* Directive A *
Write out the OpenACC message below in full, word for word.

* Given text *
On 12/02/15 08:46, Jakub Jelinek wrote:
Or does the OpenACC execution model not allow anything like that, i.e.
have some function with an automatic variable pass the address of that
variable to some other function and that other function use #acc loop kind
that expects the caller to be at the worker level and splits the work among
the threads in the warp, on the array section pointed by that passed in
pointer? See the OpenMP testcase I've posted in this thread.
There are two cases to consider
1) the caller (& address taker) is already partitioned. Thus the callers'
frames are already copied. The caller takes the address of the object in its
own frame.
An example would be calling say __mulcd3 where the return value location is
passed by pointer.
2) the caller is not partitioned and calls a function containing a partitioned
loop. The caller takes the address of its instance of the variable. As part of
the RTL expansion we have to convert addresses (to be stored in registers) to
the generic address space. That conversion creates a pointer that may be used
by any thread (on the same CTA)[*]. The function call is executed by all
threads (they're partially un-neutered before the call). In the partitioned
loop, each thread ends up accessing the location in the frame of the original
calling active thread.
[*] although .local is private to each thread, it's placed in memory that is
reachable from anywhere, provided a generic address is used. Essentially it's
like TLS and genericization is simply adding the thread pointer to the local
memory offset to create a generic address.
nathan

* Provided data *
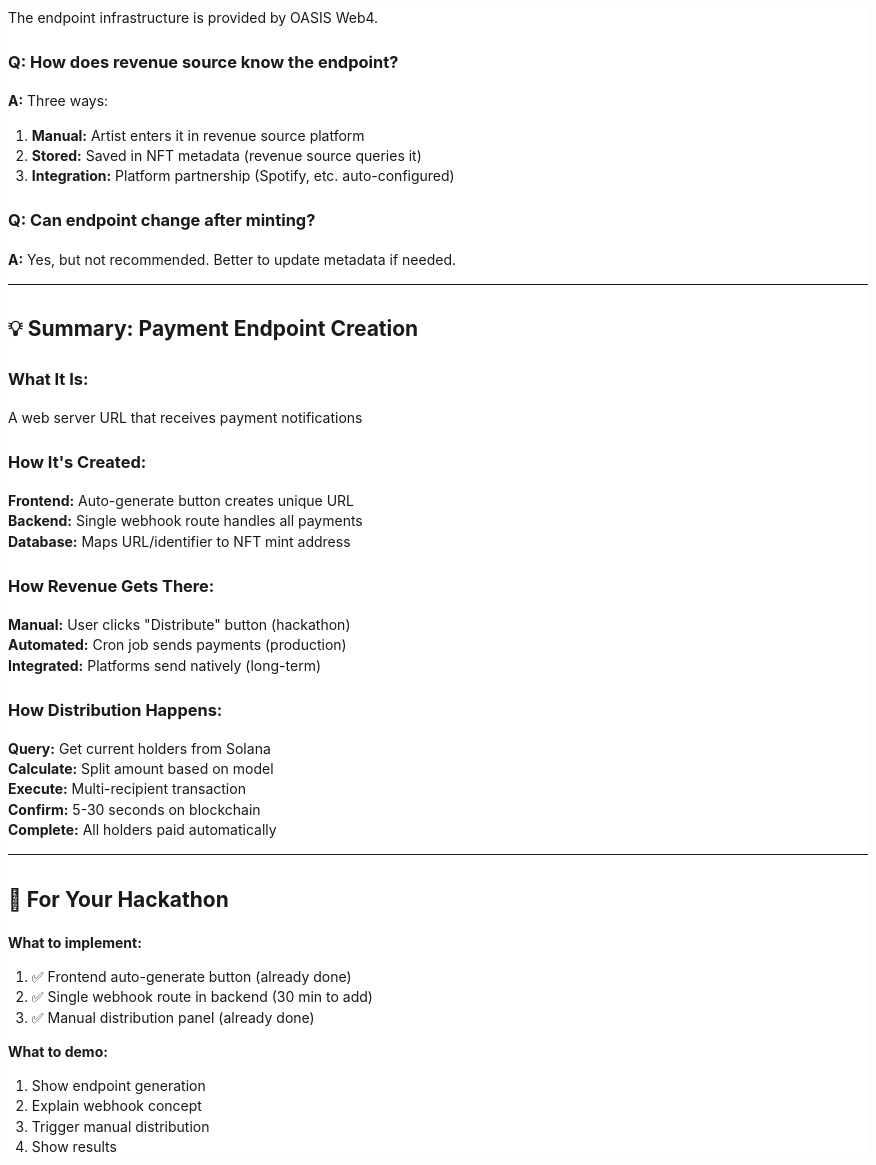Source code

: The endpoint infrastructure is provided by OASIS Web4.

### **Q: How does revenue source know the endpoint?**
**A:** Three ways:
1. **Manual:** Artist enters it in revenue source platform
2. **Stored:** Saved in NFT metadata (revenue source queries it)
3. **Integration:** Platform partnership (Spotify, etc. auto-configured)

### **Q: Can endpoint change after minting?**
**A:** Yes, but not recommended. Better to update metadata if needed.

---

## 💡 **Summary: Payment Endpoint Creation**

### **What It Is:**
A web server URL that receives payment notifications

### **How It's Created:**
**Frontend:** Auto-generate button creates unique URL  
**Backend:** Single webhook route handles all payments  
**Database:** Maps URL/identifier to NFT mint address  

### **How Revenue Gets There:**
**Manual:** User clicks "Distribute" button (hackathon)  
**Automated:** Cron job sends payments (production)  
**Integrated:** Platforms send natively (long-term)  

### **How Distribution Happens:**
**Query:** Get current holders from Solana  
**Calculate:** Split amount based on model  
**Execute:** Multi-recipient transaction  
**Confirm:** 5-30 seconds on blockchain  
**Complete:** All holders paid automatically  

---

## 🎯 **For Your Hackathon**

**What to implement:**
1. ✅ Frontend auto-generate button (already done)
2. ✅ Single webhook route in backend (30 min to add)
3. ✅ Manual distribution panel (already done)

**What to demo:**
1. Show endpoint generation
2. Explain webhook concept
3. Trigger manual distribution
4. Show results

* Directive B *
Lay out the listing above as a Markdown table with the columns No. and Text, one row per line and blank lines left out. Cover only the stretch of the listing from the line containing "### **How It's Created:**" through the end of the listing, both ends included.

* Exercise result A *
On 12/02/15 08:46, Jakub Jelinek wrote:
Or does the OpenACC execution model not allow anything like that, i.e.
have some function with an automatic variable pass the address of that
variable to some other function and that other function use #acc loop kind
that expects the caller to be at the worker level and splits the work among
the threads in the warp, on the array section pointed by that passed in
pointer? See the OpenMP testcase I've posted in this thread.
There are two cases to consider
1) the caller (& address taker) is already partitioned. Thus the callers'
frames are already copied. The caller takes the address of the object in its
own frame.
An example would be calling say __mulcd3 where the return value location is
passed by pointer.
2) the caller is not partitioned and calls a function containing a partitioned
loop. The caller takes the address of its instance of the variable. As part of
the RTL expansion we have to convert addresses (to be stored in registers) to
the generic address space. That conversion creates a pointer that may be used
by any thread (on the same CTA)[*]. The function call is executed by all
threads (they're partially un-neutered before the call). In the partitioned
loop, each thread ends up accessing the location in the frame of the original
calling active thread.
[*] although .local is private to each thread, it's placed in memory that is
reachable from anywhere, provided a generic address is used. Essentially it's
like TLS and genericization is simply adding the thread pointer to the local
memory offset to create a generic address.
nathan

* Exercise result B *
| No. | Text |
|---|---|
| 1 | ### **How It's Created:** |
| 2 | **Frontend:** Auto-generate button creates unique URL   |
| 3 | **Backend:** Single webhook route handles all payments   |
| 4 | **Database:** Maps URL/identifier to NFT mint address   |
| 5 | ### **How Revenue Gets There:** |
| 6 | **Manual:** User clicks "Distribute" button (hackathon)   |
| 7 | **Automated:** Cron job sends payments (production)   |
| 8 | **Integrated:** Platforms send natively (long-term)   |
| 9 | ### **How Distribution Happens:** |
| 10 | **Query:** Get current holders from Solana   |
| 11 | **Calculate:** Split amount based on model   |
| 12 | **Execute:** Multi-recipient transaction   |
| 13 | **Confirm:** 5-30 seconds on blockchain   |
| 14 | **Complete:** All holders paid automatically   |
| 15 | --- |
| 16 | ## 🎯 **For Your Hackathon** |
| 17 | **What to implement:** |
| 18 | 1. ✅ Frontend auto-generate button (already done) |
| 19 | 2. ✅ Single webhook route in backend (30 min to add) |
| 20 | 3. ✅ Manual distribution panel (already done) |
| 21 | **What to demo:** |
| 22 | 1. Show endpoint generation |
| 23 | 2. Explain webhook concept |
| 24 | 3. Trigger manual distribution |
| 25 | 4. Show results |